La cuestión no es frenar estas capacidades, sino decidir qué decisiones queremos seguir reservando a las personas.
«No le podemos delegar a la tecnología el 100% porque hay cosas que son nuestras, que son del ser humano», sostiene.
Para las empresas, esto implica que la adopción de IA no debería reducirse a una cuestión de eficiencia. También afecta a la gobernanza, la responsabilidad, la privacidad y la relación con clientes y empleados.
Un pacto que también necesita a las empresas
El nuevo contrato social digital no puede construirse únicamente desde los gobiernos.
Las instituciones deben crear reglas claras y adaptadas a una tecnología que cambia a gran velocidad. Los ciudadanos necesitan mayor conocimiento y control sobre sus datos.

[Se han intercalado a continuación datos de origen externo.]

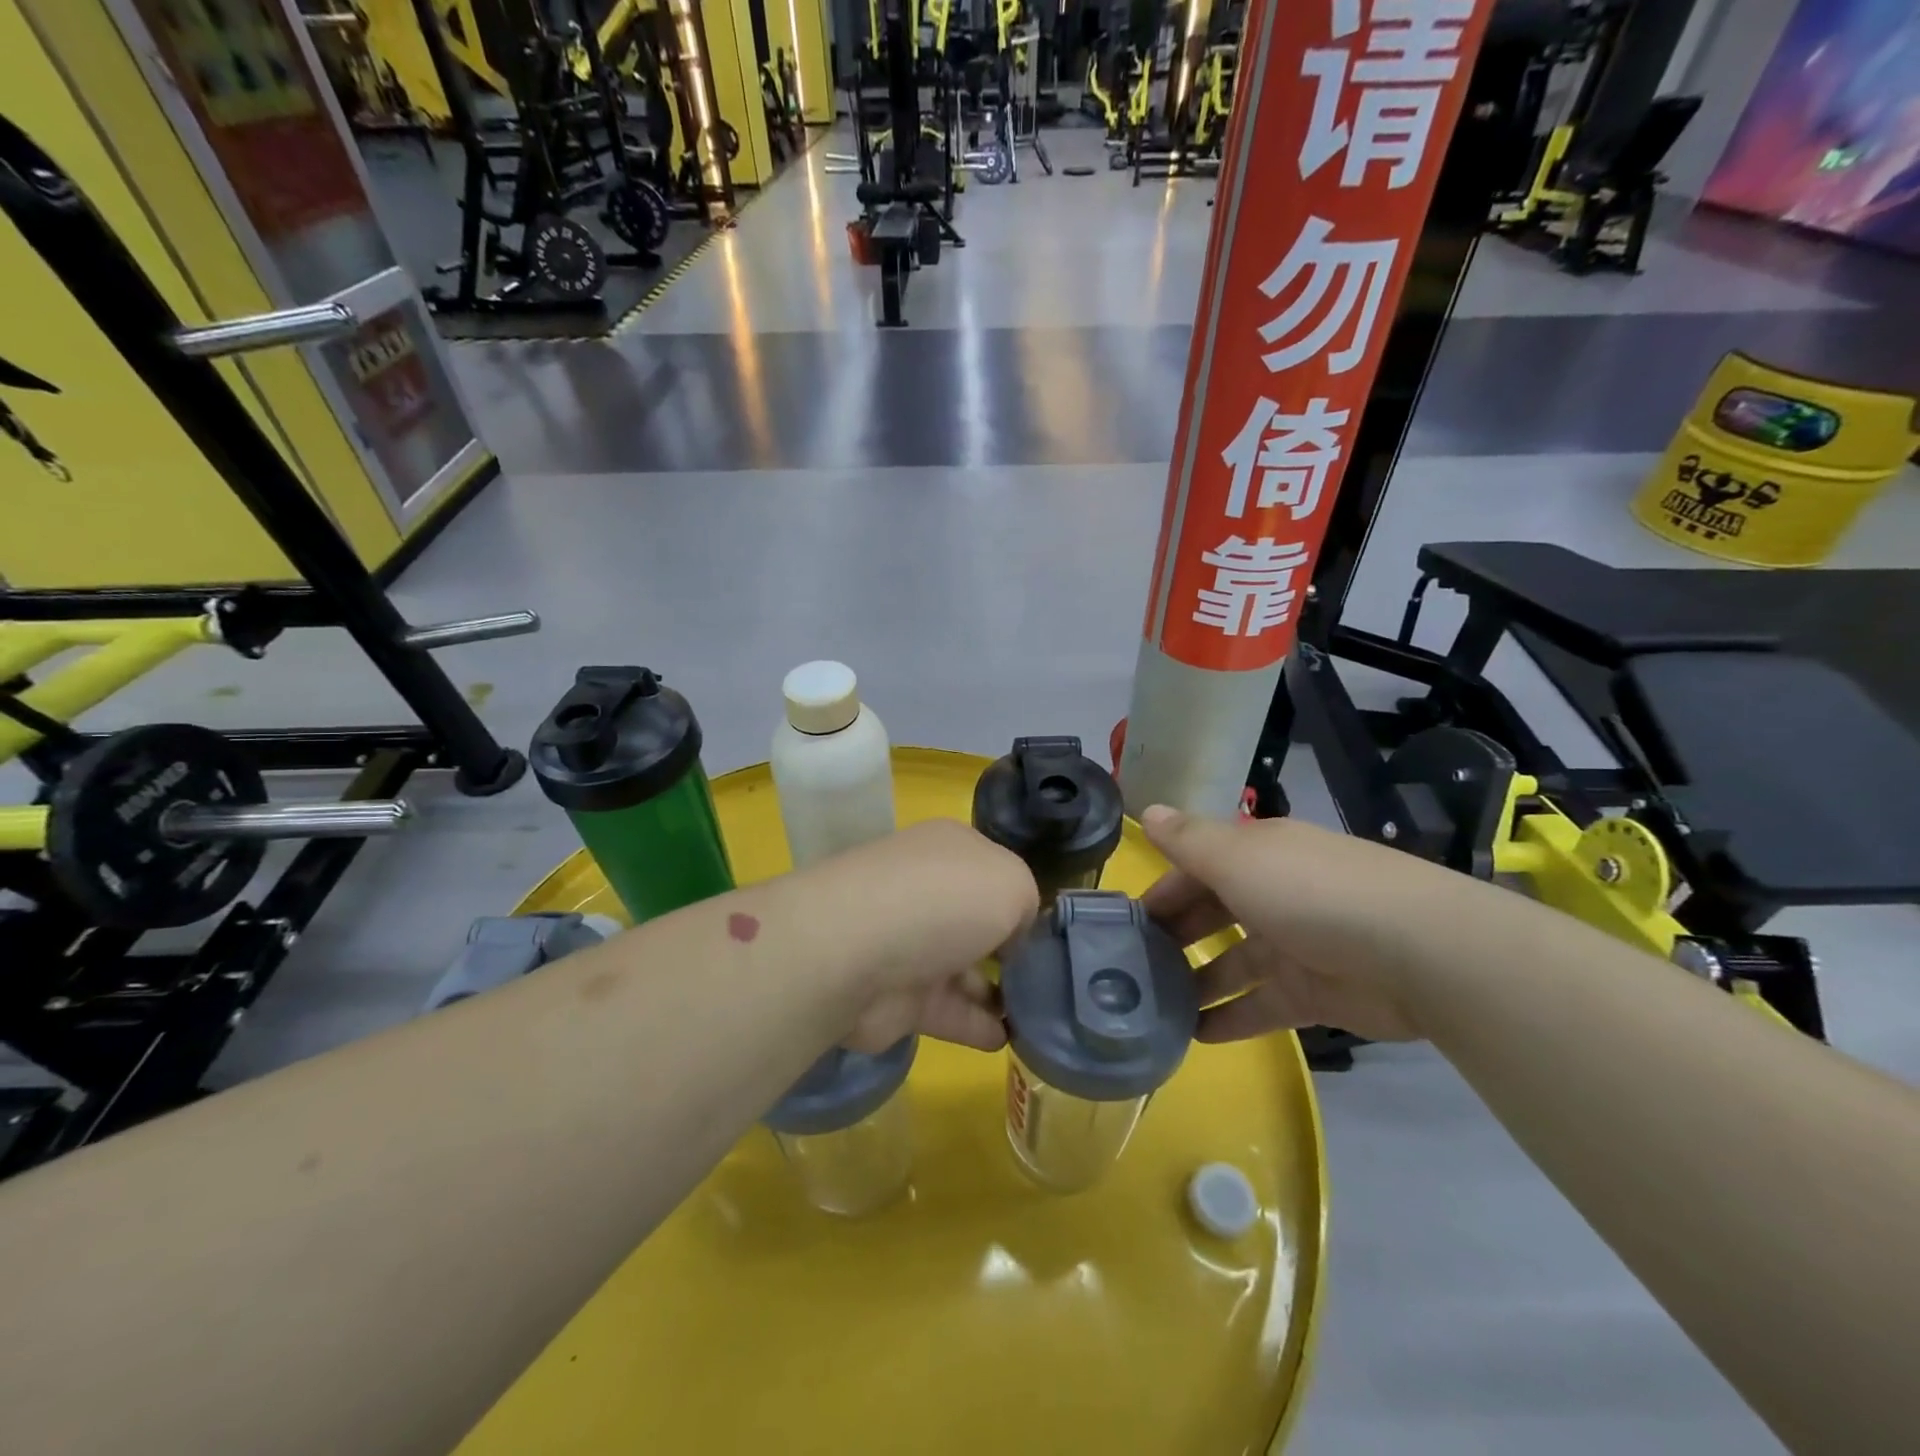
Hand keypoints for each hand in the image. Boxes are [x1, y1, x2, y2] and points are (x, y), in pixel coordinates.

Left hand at [820, 819, 1037, 1053]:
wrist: (854, 952)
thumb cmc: (942, 900)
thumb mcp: (1011, 883)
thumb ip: (1026, 904)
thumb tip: (1011, 938)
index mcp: (952, 850)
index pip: (994, 871)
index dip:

Y las empresas tienen que incorporar privacidad, seguridad, transparencia y supervisión humana en sus modelos.
Pero también tienen que participar en una conversación más amplia sobre el futuro del trabajo, la distribución de los beneficios de la tecnología y el propósito de la actividad empresarial.
No se trata de elegir entre innovación y derechos.
El verdadero desafío es conseguir que la innovación sea compatible con la confianza, la inclusión y la creación de valor compartido.
Porque los datos pueden ser una materia prima extraordinaria para la economía y la inteligencia artificial puede convertirse en uno de los grandes motores de productividad de las próximas décadas. Pero detrás de cada dato hay una persona y detrás de cada transformación tecnológica hay trabajadores, consumidores y empresas.
La pregunta ya no es si necesitamos nuevas reglas. Es quién debe participar en su definición y cómo conseguimos que sigan siendo válidas cuando la tecnología vuelva a cambiar.
Álvarez-Pallete lo resume en una propuesta que abre un debate que apenas estamos empezando a abordar: «Es la hora de redactar un nuevo contrato social».